◆ Exercise ◆
Answer with a number only: how many lines of the entries below contain the word "neck"?

◆ Data section ◆
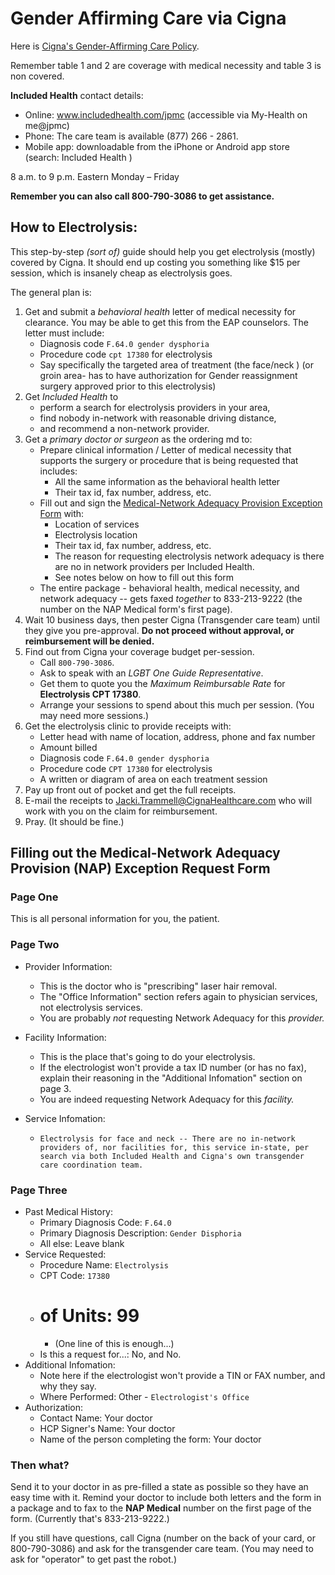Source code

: # Gender Affirming Care via Cigna

Here is [Cigna's Gender-Affirming Care Policy](https://static.cigna.com/assets/chcp/pdf/coveragePolicies/medical/mm_0266_coveragepositioncriteria_gender_reassignment_surgery.pdf).

Remember table 1 and 2 are coverage with medical necessity and table 3 is non covered.

**Included Health** contact details:

* Online: www.includedhealth.com/jpmc (accessible via My-Health on me@jpmc)
* Phone: The care team is available  (877) 266 - 2861.
* Mobile app: downloadable from the iPhone or Android app store (search: Included Health )

8 a.m. to 9 p.m. Eastern Monday – Friday

**Remember you can also call 800-790-3086 to get assistance.**

## How to Electrolysis:

This step-by-step *(sort of)* guide should help you get electrolysis (mostly) covered by Cigna.
It should end up costing you something like $15 per session, which is insanely cheap as electrolysis goes.

The general plan is:

1. Get and submit a *behavioral health* letter of medical necessity for clearance. You may be able to get this from the EAP counselors. The letter must include:
	* Diagnosis code `F.64.0 gender dysphoria`
	* Procedure code `cpt 17380` for electrolysis
	* Say specifically the targeted area of treatment (the face/neck ) (or groin area- has to have authorization for Gender reassignment surgery approved prior to this electrolysis) 
2. Get *Included Health* to
	* perform a search for electrolysis providers in your area,
	* find nobody in-network with reasonable driving distance,
	* and recommend a non-network provider.
3. Get a *primary doctor or surgeon* as the ordering md to:
	* Prepare clinical information / Letter of medical necessity that supports the surgery or procedure that is being requested that includes:
		* All the same information as the behavioral health letter
		* Their tax id, fax number, address, etc.
	* Fill out and sign the [Medical-Network Adequacy Provision Exception Form](https://static.cigna.com/assets/chcp/pdf/resourceLibrary/medical/medical-network-exception-request-form.pdf) with:
		* Location of services
		* Electrolysis location
		* Their tax id, fax number, address, etc.
		* The reason for requesting electrolysis network adequacy is there are no in network providers per Included Health.
        * See notes below on how to fill out this form
    * The entire package - behavioral health, medical necessity, and network adequacy --
      gets faxed *together* to 833-213-9222 (the number on the NAP Medical form's first page).
4. Wait 10 business days, then pester Cigna (Transgender care team) until they give you pre-approval. **Do not proceed without approval, or reimbursement will be denied.**
5. Find out from Cigna your coverage budget per-session.
    * Call `800-790-3086`.
    * Ask to speak with an *LGBT One Guide Representative*.
    * Get them to quote you the *Maximum Reimbursable Rate* for **Electrolysis CPT 17380**.
    * Arrange your sessions to spend about this much per session. (You may need more sessions.)
6. Get the electrolysis clinic to provide receipts with:
	* Letter head with name of location, address, phone and fax number
	* Amount billed
	* Diagnosis code `F.64.0 gender dysphoria`
	* Procedure code `CPT 17380` for electrolysis
	* A written or diagram of area on each treatment session
7. Pay up front out of pocket and get the full receipts.
8. E-mail the receipts to Jacki.Trammell@CignaHealthcare.com who will work with you on the claim for reimbursement.
9. Pray. (It should be fine.)

## Filling out the Medical-Network Adequacy Provision (NAP) Exception Request Form

### Page One

This is all personal information for you, the patient.

### Page Two

* Provider Information:
    * This is the doctor who is "prescribing" laser hair removal.
    * The "Office Information" section refers again to physician services, not electrolysis services.
    * You are probably *not* requesting Network Adequacy for this *provider.*

* Facility Information:
    * This is the place that's going to do your electrolysis.
    * If the electrologist won't provide a tax ID number (or has no fax), explain their reasoning in the "Additional Infomation" section on page 3.
    * You are indeed requesting Network Adequacy for this *facility.*

* Service Infomation:
    * `Electrolysis for face and neck -- There are no in-network providers of, nor facilities for, this service in-state, per search via both Included Health and Cigna's own transgender care coordination team.`

### Page Three

* Past Medical History:
    * Primary Diagnosis Code: `F.64.0`
    * Primary Diagnosis Description: `Gender Disphoria`
    * All else: Leave blank
* Service Requested:
    * Procedure Name: `Electrolysis`
    * CPT Code: `17380`
    * # of Units: 99
        * (One line of this is enough...)
    * Is this a request for...: No, and No.
* Additional Infomation:
    * Note here if the electrologist won't provide a TIN or FAX number, and why they say.
    * Where Performed: Other - `Electrologist's Office`
* Authorization:
    * Contact Name: Your doctor
    * HCP Signer's Name: Your doctor
    * Name of the person completing the form: Your doctor

### Then what?

Send it to your doctor in as pre-filled a state as possible so they have an easy time with it.
Remind your doctor to include both letters and the form in a package and to fax to
the **NAP Medical** number on the first page of the form. (Currently that's 833-213-9222.)

If you still have questions, call Cigna (number on the back of your card, or 800-790-3086)
and ask for the transgender care team. (You may need to ask for "operator" to get past the robot.)
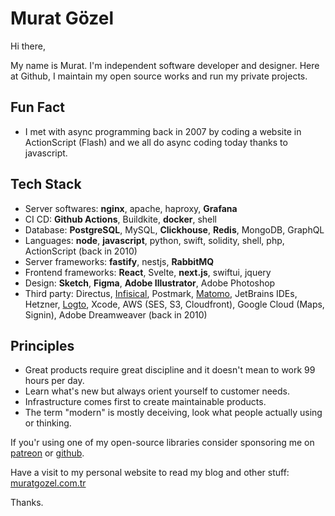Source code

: # Murat Gözel
Hi there,

My name is Murat. I'm independent software developer and designer. Here at Github, I maintain my open source works and run my private projects.

## Fun Fact
- I met with async programming back in 2007 by coding a website in ActionScript (Flash) and we all do async coding today thanks to javascript.

## Tech Stack
- Server softwares: **nginx**, apache, haproxy, **Grafana**
- CI CD: **Github Actions**, Buildkite, **docker**, shell
- Database: **PostgreSQL**, MySQL, **Clickhouse**, **Redis**, MongoDB, GraphQL
- Languages: **node**, **javascript**, python, swift, solidity, shell, php, ActionScript (back in 2010)
- Server frameworks: **fastify**, nestjs, **RabbitMQ**
- Frontend frameworks: **React**, Svelte, **next.js**, swiftui, jquery
- Design: **Sketch**, **Figma**, **Adobe Illustrator**, Adobe Photoshop
- Third party: Directus, [Infisical](https://infisical.com), Postmark, [Matomo](https://matomo.org), JetBrains IDEs, Hetzner, [Logto](https://github.com/logto-io/logto), Xcode, AWS (SES, S3, Cloudfront), Google Cloud (Maps, Signin), Adobe Dreamweaver (back in 2010)

## Principles
- Great products require great discipline and it doesn't mean to work 99 hours per day.
- Learn what's new but always orient yourself to customer needs.
- Infrastructure comes first to create maintainable products.
- The term "modern" is mostly deceiving, look what people actually using or thinking.

If you'r using one of my open-source libraries consider sponsoring me on [patreon](https://patreon.com/muratgozel?utm_medium=organic&utm_source=github_repo&utm_campaign=github&utm_content=join_link) or [github](https://github.com/sponsors/muratgozel).

Have a visit to my personal website to read my blog and other stuff:
[muratgozel.com.tr](https://muratgozel.com.tr)

Thanks.

<!--
**muratgozel/muratgozel** is a ✨ _special_ ✨ repository because its `README.md` (this file) appears on your GitHub profile.

Here are some ideas to get you started:

- 🔭 I’m currently working on ...
- 🌱 I’m currently learning ...
- 👯 I’m looking to collaborate on ...
- 🤔 I’m looking for help with ...
- 💬 Ask me about ...
- 📫 How to reach me: ...
- 😄 Pronouns: ...
- ⚡ Fun fact: ...
-->
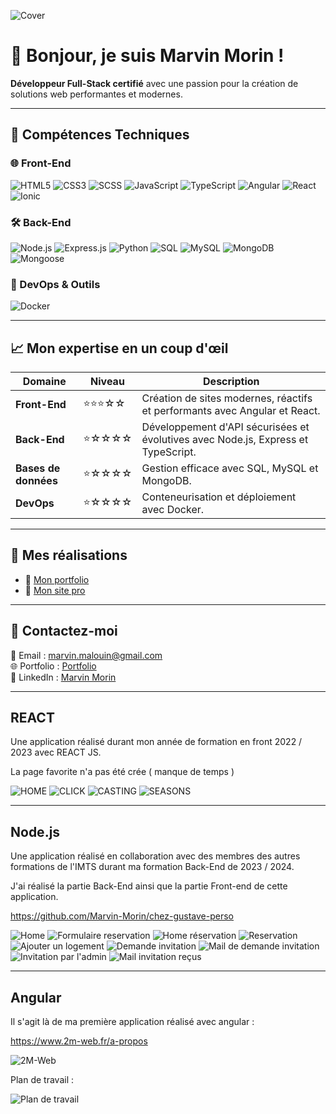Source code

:![Cover](https://github.com/Marvin-Morin/Marvin-Morin/blob/main/portfolio.png)

# 👋 Bonjour, je suis Marvin Morin !  
**Développeur Full-Stack certifié** avec une passion pour la création de solutions web performantes et modernes.  

---

## 🚀 Compétences Techniques

### 🌐 Front-End
![HTML5](https://img.shields.io/badge/HTML5-%23E34F26.svg?&style=for-the-badge&logo=html5&logoColor=white)
![CSS3](https://img.shields.io/badge/CSS3-%231572B6.svg?&style=for-the-badge&logo=css3&logoColor=white)
![SCSS](https://img.shields.io/badge/SCSS-%23CC6699.svg?&style=for-the-badge&logo=sass&logoColor=white)
![JavaScript](https://img.shields.io/badge/JavaScript-%23F7DF1E.svg?&style=for-the-badge&logo=javascript&logoColor=black)
![TypeScript](https://img.shields.io/badge/TypeScript-%23007ACC.svg?&style=for-the-badge&logo=typescript&logoColor=white)
![Angular](https://img.shields.io/badge/Angular-%23DD0031.svg?&style=for-the-badge&logo=angular&logoColor=white)
![React](https://img.shields.io/badge/React-%2361DAFB.svg?&style=for-the-badge&logo=react&logoColor=black)
![Ionic](https://img.shields.io/badge/Ionic-%233880FF.svg?&style=for-the-badge&logo=ionic&logoColor=white)

### 🛠️ Back-End
![Node.js](https://img.shields.io/badge/Node.js-%23339933.svg?&style=for-the-badge&logo=node.js&logoColor=white)
![Express.js](https://img.shields.io/badge/Express.js-%23404d59.svg?&style=for-the-badge)
![Python](https://img.shields.io/badge/Python-%233776AB.svg?&style=for-the-badge&logo=python&logoColor=white)
![SQL](https://img.shields.io/badge/SQL-%2300758F.svg?&style=for-the-badge&logo=sqlite&logoColor=white)
![MySQL](https://img.shields.io/badge/MySQL-%234479A1.svg?&style=for-the-badge&logo=mysql&logoColor=white)
![MongoDB](https://img.shields.io/badge/MongoDB-%2347A248.svg?&style=for-the-badge&logo=mongodb&logoColor=white)
![Mongoose](https://img.shields.io/badge/Mongoose-%23A33E49.svg?&style=for-the-badge&logo=javascript)

### 🧰 DevOps & Outils
![Docker](https://img.shields.io/badge/Docker-%232496ED.svg?&style=for-the-badge&logo=docker&logoColor=white)

---

## 📈 Mon expertise en un coup d'œil

| Domaine          | Niveau     | Description |
|-------------------|------------|-------------|
| **Front-End**     | ⭐⭐⭐☆☆    | Création de sites modernes, réactifs et performants avec Angular et React. |
| **Back-End**      | ⭐☆☆☆☆     | Développement d'API sécurisées et évolutives avec Node.js, Express et TypeScript. |
| **Bases de données** | ⭐☆☆☆☆  | Gestion efficace avec SQL, MySQL et MongoDB. |
| **DevOps**        | ⭐☆☆☆☆      | Conteneurisation et déploiement avec Docker. |

---

## 🌟 Mes réalisations

- 🔗 [Mon portfolio](https://marvin.fronthub.fr/)  
- 📱 [Mon site pro](https://2m-web.fr/)  

---

## 💬 Contactez-moi

📧 Email : [marvin.malouin@gmail.com](mailto:marvin.malouin@gmail.com)  
🌐 Portfolio : [Portfolio](https://marvin.fronthub.fr/)  
🌟 LinkedIn : [Marvin Morin](https://www.linkedin.com/in/marvin-morin-5b15291b3/)  

---

## REACT

Une application réalisé durant mon année de formation en front 2022 / 2023 avec REACT JS.

La page favorite n'a pas été crée ( manque de temps )

![HOME](https://github.com/Marvin-Morin/Marvin-Morin/blob/main/home_filmflow.png)
![CLICK](https://github.com/Marvin-Morin/Marvin-Morin/blob/main/click.png)
![CASTING](https://github.com/Marvin-Morin/Marvin-Morin/blob/main/casting.png)
![SEASONS](https://github.com/Marvin-Morin/Marvin-Morin/blob/main/seasons.png)


---

## Node.js

Une application réalisé en collaboration avec des membres des autres formations de l'IMTS durant ma formation Back-End de 2023 / 2024.

J'ai réalisé la partie Back-End ainsi que la partie Front-end de cette application.

https://github.com/Marvin-Morin/chez-gustave-perso

![Home](https://github.com/Marvin-Morin/Marvin-Morin/blob/main/home_chez_gustave.png)
![Formulaire reservation](https://github.com/Marvin-Morin/Marvin-Morin/blob/main/formulaire_reservation.png)
![Home réservation](https://github.com/Marvin-Morin/Marvin-Morin/blob/main/home_reserve.png)
![Reservation](https://github.com/Marvin-Morin/Marvin-Morin/blob/main/reservation.png)
![Ajouter un logement](https://github.com/Marvin-Morin/Marvin-Morin/blob/main/formulaire_add_logement.png)
![Demande invitation](https://github.com/Marvin-Morin/Marvin-Morin/blob/main/demande_invitation.png)
![Mail de demande invitation](https://github.com/Marvin-Morin/Marvin-Morin/blob/main/demande_invitation_mail.png)
![Invitation par l'admin](https://github.com/Marvin-Morin/Marvin-Morin/blob/main/invitation.png)
![Mail invitation reçus](https://github.com/Marvin-Morin/Marvin-Morin/blob/main/invitation_mail.png)


---

## Angular

Il s'agit là de ma première application réalisé avec angular : 

https://www.2m-web.fr/a-propos

![2M-Web](https://github.com/Marvin-Morin/Marvin-Morin/blob/main/2m-web.png)

Plan de travail :

![Plan de travail](https://github.com/Marvin-Morin/Marvin-Morin/blob/main/plan_de_travail_2m-web.png)
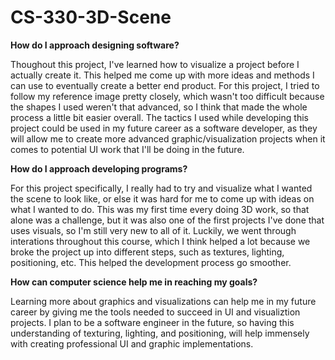 # CS-330-3D-Scene

**How do I approach designing software?**

Thoughout this project, I've learned how to visualize a project before I actually create it. This helped me come up with more ideas and methods I can use to eventually create a better end product. For this project, I tried to follow my reference image pretty closely, which wasn't too difficult because the shapes I used weren't that advanced, so I think that made the whole process a little bit easier overall. The tactics I used while developing this project could be used in my future career as a software developer, as they will allow me to create more advanced graphic/visualization projects when it comes to potential UI work that I'll be doing in the future.

**How do I approach developing programs?**

For this project specifically, I really had to try and visualize what I wanted the scene to look like, or else it was hard for me to come up with ideas on what I wanted to do. This was my first time every doing 3D work, so that alone was a challenge, but it was also one of the first projects I've done that uses visuals, so I'm still very new to all of it. Luckily, we went through interations throughout this course, which I think helped a lot because we broke the project up into different steps, such as textures, lighting, positioning, etc. This helped the development process go smoother.

**How can computer science help me in reaching my goals?**

Learning more about graphics and visualizations can help me in my future career by giving me the tools needed to succeed in UI and visualiztion projects. I plan to be a software engineer in the future, so having this understanding of texturing, lighting, and positioning, will help immensely with creating professional UI and graphic implementations.
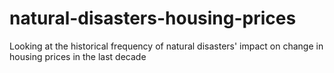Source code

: # natural-disasters-housing-prices
Looking at the historical frequency of natural disasters' impact on change in housing prices in the last decade
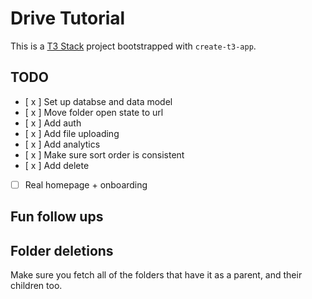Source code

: # Drive Tutorial

This is a [T3 Stack](https://create.t3.gg/) project bootstrapped with `create-t3-app`.

## TODO

- [ x ] Set up databse and data model
- [ x ] Move folder open state to url
- [ x ] Add auth
- [ x ] Add file uploading
- [ x ] Add analytics
- [ x ] Make sure sort order is consistent
- [ x ] Add delete
- [ ] Real homepage + onboarding

## Fun follow ups

## Folder deletions

Make sure you fetch all of the folders that have it as a parent, and their children too.
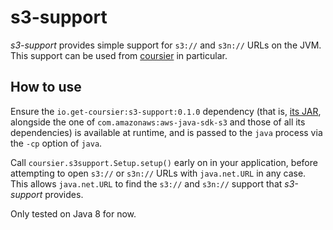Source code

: # s3-support

*s3-support* provides simple support for `s3://` and `s3n://` URLs on the JVM. This support can be used from [coursier](https://github.com/coursier/coursier)
in particular.

## How to use

Ensure the `io.get-coursier:s3-support:0.1.0` dependency (that is, [its JAR](https://repo1.maven.org/maven2/io/get-coursier/s3-support/0.1.0/s3-support-0.1.0.jar), alongside
the one of `com.amazonaws:aws-java-sdk-s3` and those of all its dependencies) is available at runtime, and is passed to the `java` process
via the `-cp` option of `java`.

Call `coursier.s3support.Setup.setup()` early on in your application, before attempting to open `s3://` or `s3n://` URLs with `java.net.URL` in any case.
This allows `java.net.URL` to find the `s3://` and `s3n://` support that *s3-support* provides.

Only tested on Java 8 for now.
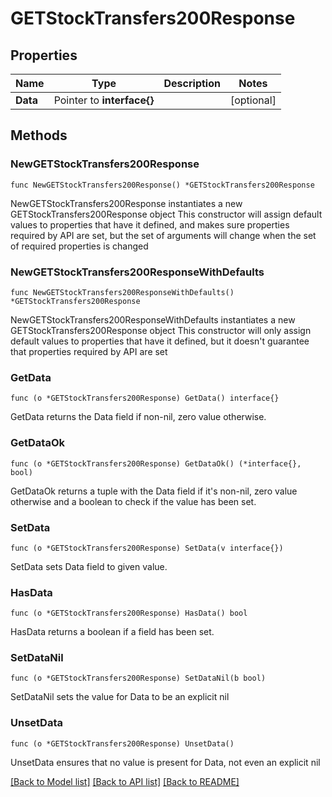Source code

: # GETStockTransfers200Response

## Properties

Name | Type | Description | Notes
------------ | ------------- | ------------- | -------------
**Data** | Pointer to **interface{}** |  | [optional] 

## Methods

### NewGETStockTransfers200Response

`func NewGETStockTransfers200Response() *GETStockTransfers200Response`

NewGETStockTransfers200Response instantiates a new GETStockTransfers200Response object
This constructor will assign default values to properties that have it defined,
and makes sure properties required by API are set, but the set of arguments
will change when the set of required properties is changed

### NewGETStockTransfers200ResponseWithDefaults

`func NewGETStockTransfers200ResponseWithDefaults() *GETStockTransfers200Response`

NewGETStockTransfers200ResponseWithDefaults instantiates a new GETStockTransfers200Response object
This constructor will only assign default values to properties that have it defined,
but it doesn't guarantee that properties required by API are set

### GetData

`func (o *GETStockTransfers200Response) GetData() interface{}`

GetData returns the Data field if non-nil, zero value otherwise.

### GetDataOk

`func (o *GETStockTransfers200Response) GetDataOk() (*interface{}, bool)`

GetDataOk returns a tuple with the Data field if it's non-nil, zero value otherwise
and a boolean to check if the value has been set.

### SetData

`func (o *GETStockTransfers200Response) SetData(v interface{})`

SetData sets Data field to given value.

### HasData

`func (o *GETStockTransfers200Response) HasData() bool`

HasData returns a boolean if a field has been set.

### SetDataNil

`func (o *GETStockTransfers200Response) SetDataNil(b bool)`

 SetDataNil sets the value for Data to be an explicit nil

### UnsetData
`func (o *GETStockTransfers200Response) UnsetData()`

UnsetData ensures that no value is present for Data, not even an explicit nil

[[Back to Model list]](../README.md#documentation-for-models) [[Back to API list]](../README.md#documentation-for-api-endpoints) [[Back to README]](../README.md)


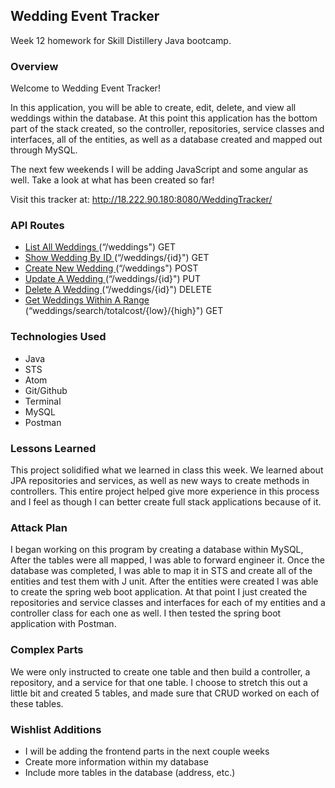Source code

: ## Wedding Event Tracker

Week 12 homework for Skill Distillery Java bootcamp.

### Overview

Welcome to Wedding Event Tracker!

In this application, you will be able to create, edit, delete, and view all weddings within the database.  At this point this application has the bottom part of the stack created, so the controller, repositories, service classes and interfaces, all of the entities, as well as a database created and mapped out through MySQL.

The next few weekends I will be adding JavaScript and some angular as well.  Take a look at what has been created so far!

Visit this tracker at: http://18.222.90.180:8080/WeddingTracker/

### API Routes
* [List All Weddings ](http://18.222.90.180:8080/WeddingTracker/api/weddings/) (“/weddings") GET
* [Show Wedding By ID ](http://18.222.90.180:8080/WeddingTracker/api/weddings/1) (“/weddings/{id}") GET
* [Create New Wedding ](http://18.222.90.180:8080/WeddingTracker/api/weddings/) (“/weddings") POST
* [Update A Wedding ](http://18.222.90.180:8080/WeddingTracker/api/weddings/1) (“/weddings/{id}") PUT
* [Delete A Wedding ](http://18.222.90.180:8080/WeddingTracker/api/weddings/1) (“/weddings/{id}") DELETE
* [Get Weddings Within A Range ](http://18.222.90.180:8080/WeddingTracker/api/weddings/search/totalcost/1000/2000) (“weddings/search/totalcost/{low}/{high}") GET

### Technologies Used

* Java
* STS
* Atom
* Git/Github
* Terminal
* MySQL
* Postman

### Lessons Learned

This project solidified what we learned in class this week.  We learned about JPA repositories and services, as well as new ways to create methods in controllers.  This entire project helped give more experience in this process and I feel as though I can better create full stack applications because of it.

### Attack Plan

I began working on this program by creating a database within MySQL, After the tables were all mapped, I was able to forward engineer it.  Once the database was completed, I was able to map it in STS and create all of the entities and test them with J unit.  After the entities were created I was able to create the spring web boot application.  At that point I just created the repositories and service classes and interfaces for each of my entities and a controller class for each one as well.  I then tested the spring boot application with Postman.

### Complex Parts

We were only instructed to create one table and then build a controller, a repository, and a service for that one table.  I choose to stretch this out a little bit and created 5 tables, and made sure that CRUD worked on each of these tables.

### Wishlist Additions

* I will be adding the frontend parts in the next couple weeks
* Create more information within my database
* Include more tables in the database (address, etc.)
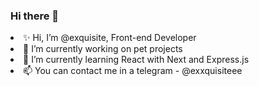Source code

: ### Hi there 👋

<li>✨ Hi, I’m @exquisite, Front-end Developer</li>
<li>🔭 I’m currently working on pet projects</li>
<li>🌱 I’m currently learning React with Next and Express.js</li>
<li>📫 You can contact me in a telegram - @exxquisiteee</li>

◆ Response to this task ◆
2